If there is no menstrual period at all, an extrauterine pregnancy – a pregnancy in which the egg implants itself outside the uterine cavity – should also be considered. Ovarian inflammation can also be behind lower abdominal pain in connection with fever.

Meigs syndrome in benign ovarian tumour

Ascites and pleural effusion can indicate diseases of the lungs, liver and heart, as well as various cancers. In rare cases, a benign ovarian tumour (ovarian fibroma) can also be the cause – the combination of symptoms is then called Meigs syndrome.

 

Age and gene mutations as risk factors

About one to two per cent of all women will develop ovarian cancer in their lifetime. Women over the age of 45 are mostly affected – younger patients often have a mutation in a gene (BRCA1 or BRCA2), which significantly increases the risk of ovarian cancer. Because these mutated genes are inheritable, ovarian cancer and other cancers, such as breast cancer, can run in families.

In addition, the following risk factors can promote the occurrence of ovarian cancer:

  • Early first menstrual period (before age 12)
  • Late last menstrual period (after age 50)
  • Few or no pregnancies
  • Drug stimulation of ovulation – for example, as part of artificial insemination
  • Polycystic Ovarian Syndrome (PCO Syndrome)
  • Lynch Syndrome (HNPCC Syndrome)
  • Nicotine consumption
  • infertility

Since ovulating many times in one’s life (for example, if a woman has her period for 40 years) can increase the risk of ovarian cancer, hormonal contraceptives such as the birth control pill may have a protective effect by suppressing ovulation.

Ovarian cancer: diagnosis by ultrasound

If ovarian cancer is suspected, the gynaecologist will first carry out a physical examination with palpation of the abdomen after taking the medical history (anamnesis). An ultrasound examination is then usually carried out through the vagina.

A CT or MRI, on the other hand, is usually only performed after a confirmed diagnosis to plan an operation or to determine the tumour stage.
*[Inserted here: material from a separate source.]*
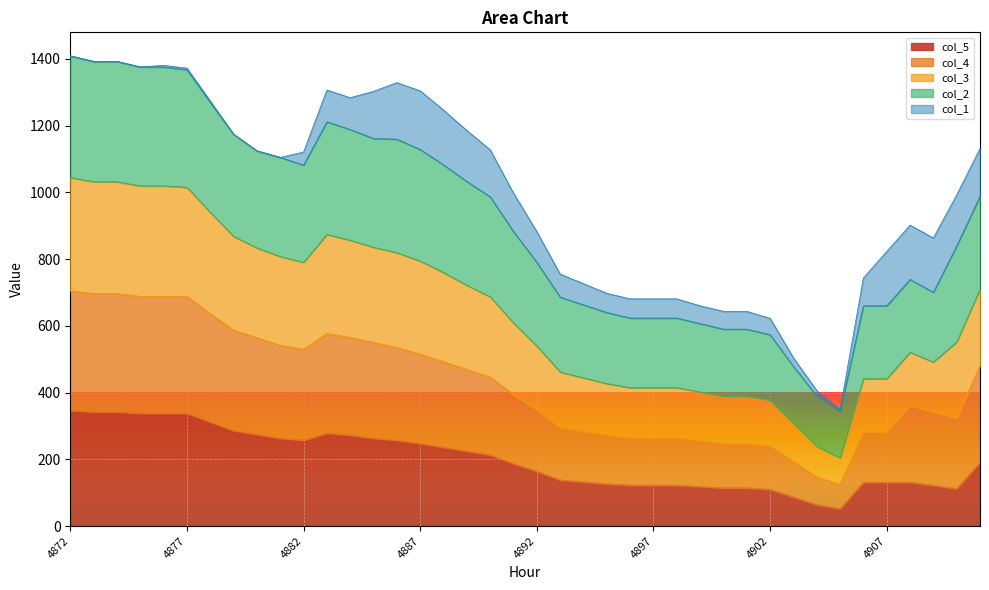

At which category is the sum across all series the highest?

4872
Operative staging: sampling and therapy

If a malignant tumour of the ovary cannot be ruled out with certainty by ultrasound, a sample must be taken. This is usually done through surgery. During the operation, the sample is sent to a pathologist, who performs a microscopic examination and informs the surgical team of the result within a short time (rapid section).

If ovarian cancer is present, the same operation will examine how far the tumour has spread and whether other organs are already affected (staging). The first treatment step can occur in many cases, and the tumour can be completely or partially excised.

 

Blood test not meaningful

A blood test that determines tumour markers – such as CA-125 or CA 15-3 – plays a relatively minor role in the initial diagnosis because these substances can be increased in various diseases in the blood and therefore do not specifically indicate ovarian cancer.

However, these blood values ​​can be helpful for check-ups after therapy has started or ended, as they indicate the response to therapy or a possible relapse.